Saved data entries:
- Opening Delimiter -
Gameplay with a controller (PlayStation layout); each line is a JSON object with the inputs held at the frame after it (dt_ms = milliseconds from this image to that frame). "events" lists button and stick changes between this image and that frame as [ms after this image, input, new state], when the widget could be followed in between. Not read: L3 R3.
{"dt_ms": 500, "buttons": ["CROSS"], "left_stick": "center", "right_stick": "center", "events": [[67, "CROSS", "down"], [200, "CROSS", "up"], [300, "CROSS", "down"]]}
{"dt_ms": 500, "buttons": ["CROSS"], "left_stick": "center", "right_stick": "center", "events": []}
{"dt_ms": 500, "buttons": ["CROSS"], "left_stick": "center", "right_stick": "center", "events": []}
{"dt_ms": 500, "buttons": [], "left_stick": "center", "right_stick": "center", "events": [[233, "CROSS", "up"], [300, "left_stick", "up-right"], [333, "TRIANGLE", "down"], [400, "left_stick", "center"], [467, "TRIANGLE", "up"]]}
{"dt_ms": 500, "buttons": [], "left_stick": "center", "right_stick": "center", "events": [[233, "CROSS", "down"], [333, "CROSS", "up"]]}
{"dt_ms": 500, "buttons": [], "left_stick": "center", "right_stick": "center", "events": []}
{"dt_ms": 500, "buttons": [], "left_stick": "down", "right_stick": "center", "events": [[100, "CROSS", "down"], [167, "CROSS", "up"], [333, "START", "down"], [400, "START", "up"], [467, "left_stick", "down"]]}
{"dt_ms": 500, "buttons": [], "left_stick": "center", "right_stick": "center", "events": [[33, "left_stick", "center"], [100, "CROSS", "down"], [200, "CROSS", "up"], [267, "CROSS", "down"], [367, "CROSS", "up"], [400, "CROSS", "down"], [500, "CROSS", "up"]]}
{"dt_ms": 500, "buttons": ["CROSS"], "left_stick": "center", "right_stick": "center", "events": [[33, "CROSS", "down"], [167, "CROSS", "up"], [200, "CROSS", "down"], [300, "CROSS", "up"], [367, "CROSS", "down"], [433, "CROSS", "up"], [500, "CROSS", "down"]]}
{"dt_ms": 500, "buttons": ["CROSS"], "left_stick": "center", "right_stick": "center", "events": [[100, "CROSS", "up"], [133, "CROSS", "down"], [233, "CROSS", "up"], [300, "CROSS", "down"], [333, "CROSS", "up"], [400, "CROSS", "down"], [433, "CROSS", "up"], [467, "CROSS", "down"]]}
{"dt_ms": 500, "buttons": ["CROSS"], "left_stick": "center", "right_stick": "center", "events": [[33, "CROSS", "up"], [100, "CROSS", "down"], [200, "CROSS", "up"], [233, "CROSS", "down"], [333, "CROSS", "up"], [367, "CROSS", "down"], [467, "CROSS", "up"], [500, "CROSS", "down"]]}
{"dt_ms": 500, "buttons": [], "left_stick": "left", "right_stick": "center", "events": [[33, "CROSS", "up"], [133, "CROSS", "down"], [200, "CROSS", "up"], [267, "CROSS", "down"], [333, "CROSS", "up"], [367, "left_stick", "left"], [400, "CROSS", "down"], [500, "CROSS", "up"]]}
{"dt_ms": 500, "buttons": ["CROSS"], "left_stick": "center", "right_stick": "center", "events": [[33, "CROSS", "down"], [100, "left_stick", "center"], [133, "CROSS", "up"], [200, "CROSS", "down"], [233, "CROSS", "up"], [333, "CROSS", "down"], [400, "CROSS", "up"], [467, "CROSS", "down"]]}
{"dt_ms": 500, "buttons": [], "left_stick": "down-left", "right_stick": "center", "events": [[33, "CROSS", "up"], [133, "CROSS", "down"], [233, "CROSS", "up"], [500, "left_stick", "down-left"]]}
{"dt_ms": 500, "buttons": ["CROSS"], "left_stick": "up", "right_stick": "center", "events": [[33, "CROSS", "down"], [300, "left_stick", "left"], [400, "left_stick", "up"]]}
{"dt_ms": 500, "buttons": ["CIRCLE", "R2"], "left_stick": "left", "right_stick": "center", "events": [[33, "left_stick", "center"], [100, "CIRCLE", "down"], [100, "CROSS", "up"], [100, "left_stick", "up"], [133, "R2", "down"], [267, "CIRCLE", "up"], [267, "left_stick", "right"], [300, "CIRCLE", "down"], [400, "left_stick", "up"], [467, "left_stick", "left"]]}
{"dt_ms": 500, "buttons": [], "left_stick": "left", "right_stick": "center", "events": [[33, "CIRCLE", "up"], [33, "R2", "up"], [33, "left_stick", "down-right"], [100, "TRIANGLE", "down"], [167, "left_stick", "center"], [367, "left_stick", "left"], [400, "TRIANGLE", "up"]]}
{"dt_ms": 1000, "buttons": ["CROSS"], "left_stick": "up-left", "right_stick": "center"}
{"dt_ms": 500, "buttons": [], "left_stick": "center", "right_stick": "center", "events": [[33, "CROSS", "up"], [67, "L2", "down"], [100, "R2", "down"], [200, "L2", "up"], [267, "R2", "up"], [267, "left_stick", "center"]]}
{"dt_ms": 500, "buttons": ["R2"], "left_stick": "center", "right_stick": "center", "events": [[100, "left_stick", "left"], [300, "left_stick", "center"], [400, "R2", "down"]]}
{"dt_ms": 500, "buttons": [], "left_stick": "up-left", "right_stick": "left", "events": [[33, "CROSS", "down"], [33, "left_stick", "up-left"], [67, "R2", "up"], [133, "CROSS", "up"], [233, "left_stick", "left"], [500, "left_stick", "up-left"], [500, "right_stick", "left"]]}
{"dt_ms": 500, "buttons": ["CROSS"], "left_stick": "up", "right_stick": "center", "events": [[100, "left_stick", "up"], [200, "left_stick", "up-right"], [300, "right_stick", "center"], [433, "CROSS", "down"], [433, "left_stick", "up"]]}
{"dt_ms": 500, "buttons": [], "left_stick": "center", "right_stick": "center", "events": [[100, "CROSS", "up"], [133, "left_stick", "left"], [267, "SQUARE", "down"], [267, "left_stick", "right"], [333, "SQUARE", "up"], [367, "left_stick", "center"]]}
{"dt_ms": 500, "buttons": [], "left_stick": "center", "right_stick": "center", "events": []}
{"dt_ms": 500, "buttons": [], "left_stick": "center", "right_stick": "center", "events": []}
- Closing Delimiter -
=== INSTRUCTIONS TO FOLLOW ===
Restate the records above word for word, omitting nothing.

=== TASK OUTPUT ===
Gameplay with a controller (PlayStation layout); each line is a JSON object with the inputs held at the frame after it (dt_ms = milliseconds from this image to that frame). "events" lists button and stick changes between this image and that frame as [ms after this image, input, new state], when the widget could be followed in between. Not read: L3 R3.
{"dt_ms": 500, "buttons": ["CROSS"], "left_stick": "center", "right_stick": "center", "events": [[67, "CROSS", "down"], [200, "CROSS", "up"], [300, "CROSS", "down"]]}
{"dt_ms": 500, "buttons": ["CROSS"], "left_stick": "center", "right_stick": "center", "events": []}
{"dt_ms": 500, "buttons": ["CROSS"], "left_stick": "center", "right_stick": "center", "events": []}
{"dt_ms": 500, "buttons": [], "left_stick": "center", "right_stick": "center", "events": [[233, "CROSS", "up"], [300, "left_stick", "up-right"], [333, "TRIANGLE", "down"], [400, "left_stick", "center"], [467, "TRIANGLE", "up"]]}
{"dt_ms": 500, "buttons": [], "left_stick": "center", "right_stick": "center", "events": [[233, "CROSS", "down"], [333, "CROSS", "up"]]}
{"dt_ms": 500, "buttons": [], "left_stick": "center", "right_stick": "center", "events": []}
{"dt_ms": 500, "buttons": [], "left_stick": "down", "right_stick": "center", "events": [[100, "CROSS", "down"], [167, "CROSS", "up"], [333, "START", "down"], [400, "START", "up"], [467, "left_stick", "down"]]}
{"dt_ms": 500, "buttons": [], "left_stick": "center", "right_stick": "center", "events": [[33, "left_stick", "center"], [100, "CROSS", "down"], [200, "CROSS", "up"], [267, "CROSS", "down"], [367, "CROSS", "up"], [400, "CROSS", "down"], [500, "CROSS", "up"]]}
{"dt_ms": 500, "buttons": ["CROSS"], "left_stick": "center", "right_stick": "center", "events": [[33, "CROSS", "down"], [167, "CROSS", "up"], [200, "CROSS", "down"], [300, "CROSS", "up"], [367, "CROSS", "down"], [433, "CROSS", "up"], [500, "CROSS", "down"]]}
{"dt_ms": 500, "buttons": ["CROSS"], "left_stick": "center", "right_stick": "center", "events": [[100, "CROSS", "up"], [133, "CROSS", "down"], [233, "CROSS", "up"], [300, "CROSS", "down"], [333, "CROSS", "up"], [400, "CROSS", "down"], [433, "CROSS", "up"], [467, "CROSS", "down"]]}
{"dt_ms": 500, "buttons": ["CROSS"], "left_stick": "center", "right_stick": "center", "events": [[33, "CROSS", "up"], [100, "CROSS", "down"], [200, "CROSS", "up"], [233, "CROSS", "down"], [333, "CROSS", "up"], [367, "CROSS", "down"], [467, "CROSS", "up"], [500, "CROSS", "down"]]}
{"dt_ms": 500, "buttons": [], "left_stick": "left", "right_stick": "center", "events": [[33, "CROSS", "up"], [133, "CROSS", "down"], [200, "CROSS", "up"], [267, "CROSS", "down"], [333, "CROSS", "up"], [367, "left_stick", "left"], [400, "CROSS", "down"], [500, "CROSS", "up"]]}
{"dt_ms": 500, "buttons": ["CROSS"], "left_stick": "center", "right_stick": "center", "events": [[33, "CROSS", "down"], [100, "left_stick", "center"], [133, "CROSS", "up"], [200, "CROSS", "down"], [233, "CROSS", "up"], [333, "CROSS", "down"], [400, "CROSS", "up"], [467, "CROSS", "down"]]}
{"dt_ms": 500, "buttons": [], "left_stick": "down-left", "right_stick": "center", "events": [[33, "CROSS", "up"], [133, "CROSS", "down"], [233, "CROSS", "up"], [500, "left_stick", "down-left"]]}
{"dt_ms": 500, "buttons": ["CROSS"], "left_stick": "up", "right_stick": "center", "events": [[33, "CROSS", "down"], [300, "left_stick", "left"], [400, "left_stick", "up"]]}
{"dt_ms": 500, "buttons": ["CIRCLE", "R2"], "left_stick": "left", "right_stick": "center", "events": [[33, "left_stick", "center"], [100, "CIRCLE", "down"], [100, "CROSS", "up"], [100, "left_stick", "up"], [133, "R2", "down"], [267, "CIRCLE", "up"], [267, "left_stick", "right"], [300, "CIRCLE", "down"], [400, "left_stick", "up"], [467, "left_stick", "left"]]}
{"dt_ms": 500, "buttons": [], "left_stick": "left", "right_stick": "center", "events": [[33, "CIRCLE", "up"], [33, "R2", "up"], [33, "left_stick", "down-right"], [100, "TRIANGLE", "down"], [167, "left_stick", "center"], [367, "left_stick", "left"], [400, "TRIANGLE", "up"]]}
{"dt_ms": 1000, "buttons": ["CROSS"], "left_stick": "up-left", "right_stick": "center"}
{"dt_ms": 500, "buttons": [], "left_stick": "center", "right_stick": "center", "events": [[33, "CROSS", "up"], [67, "L2", "down"], [100, "R2", "down"], [200, "L2", "up"], [267, "R2", "up"], [267, "left_stick", "center"]]}
{"dt_ms": 500, "buttons": ["R2"], "left_stick": "center", "right_stick": "center", "events": [[100, "left_stick", "left"], [300, "left_stick", "center"], [400, "R2", "down"]]}
{"dt_ms": 500, "buttons": [], "left_stick": "up-left", "right_stick": "left", "events": [[33, "CROSS", "down"], [33, "left_stick", "up-left"], [67, "R2", "up"], [133, "CROSS", "up"], [233, "left_stick", "left"], [500, "left_stick", "up-left"], [500, "right_stick", "left"]]}
{"dt_ms": 500, "buttons": ["CROSS"], "left_stick": "up", "right_stick": "center", "events": [[100, "left_stick", "up"], [200, "left_stick", "up-right"], [300, "right_stick", "center"], [433, "CROSS", "down"], [433, "left_stick", "up"]]}
{"dt_ms": 500, "buttons": [], "left_stick": "center", "right_stick": "center", "events": [[100, "CROSS", "up"], [133, "left_stick", "left"], [267, "SQUARE", "down"], [267, "left_stick", "right"], [333, "SQUARE", "up"], [367, "left_stick", "center"]]}
{"dt_ms": 500, "buttons": [], "left_stick": "center", "right_stick": "center", "events": []}
{"dt_ms": 500, "buttons": [], "left_stick": "center", "right_stick": "center", "events": []}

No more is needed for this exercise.